Coincidentemente – ou não -, ao passo que os planos pré-pagos foram perdendo benefícios, os pós-pagos, principalmente os controles, ganharam uma publicidade bem maior das empresas. A TIM apresentou o Liberty Controle Express, que por um valor fixo é possível falar ilimitado com qualquer TIM do Brasil, enviar torpedo, ouvir música, acessar à internet…. A Oi apresentou planos controle mais flexíveis, também com diversos serviços ilimitados. A Vivo garante que suas chamadas para Vivo de todo o Brasil são ilimitadas no Vivo Controle, e até torpedos ilimitados para qualquer operadora foi liberado neste tipo de plano. A Claro também tem divulgado bastante seus planos pós-pagos. Na televisão, se vê mais propaganda do Claro Up e Claro On Line do que do Claro Pré Ilimitado. E o melhor: nos planos pós-pagos não existe o incômodo de ter sua navegação na internet cortado após atingir a franquia contratada. Será que não foi proposital? Se foi, a estratégia está dando certo.

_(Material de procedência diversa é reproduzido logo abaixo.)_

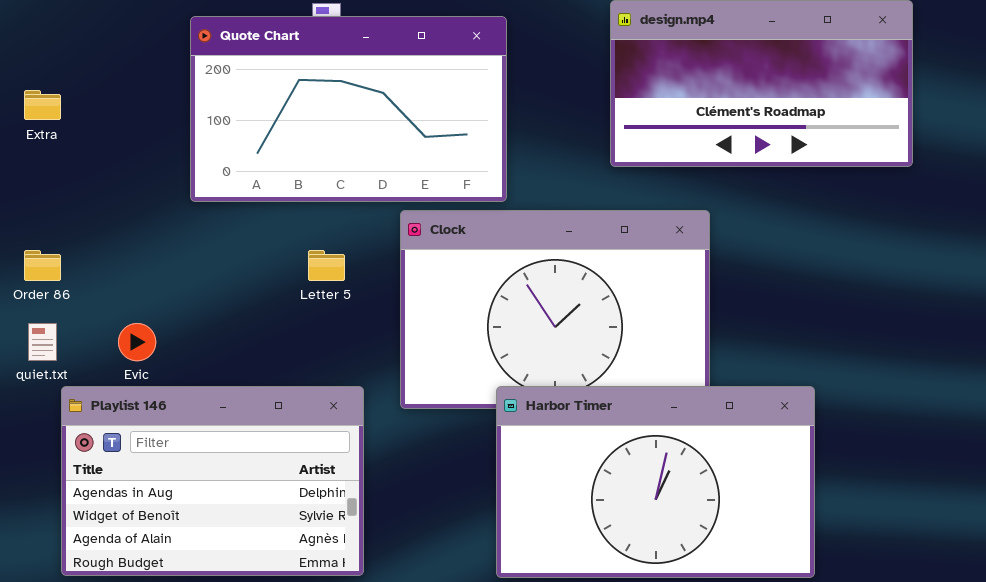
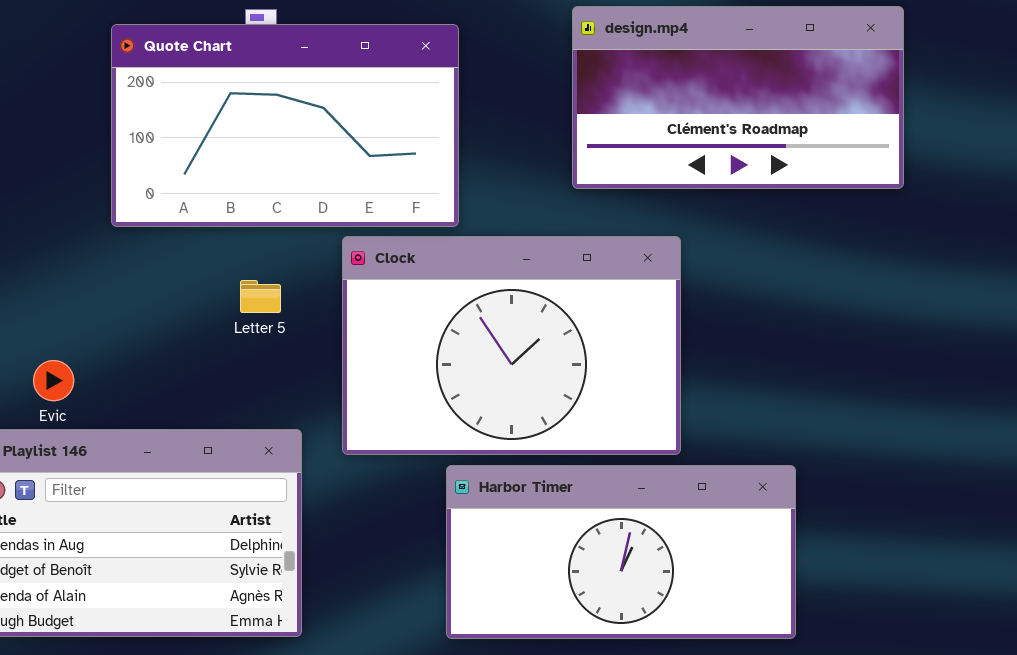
Harbor Timer: [496,386,815,578] -> [446,465,796,639], resized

Dados da consultoria Teleco mostram que a participação do pré-pago caiu de 82,5% em 2009, para 75,8% em 2014.



No ano passado, Vivo, Claro, Oi e Nextel ativaram tantas linhas pós-pagas, que o número chegou a ultrapassar as adições de pré-pago de todas as cinco maiores operadoras de celular juntas.


Num mercado que agora parece ter ‘virado a casaca’ para os planos de conta, o que você vai fazer? Seguir a multidão e debandar para o lado direito: a elite pós-paga, com ofertas irresistíveis e benefícios ilimitados? Ou bater o pé no lado esquerdo e esperar novidades, como a volta da queda nas tarifas do pré-pago?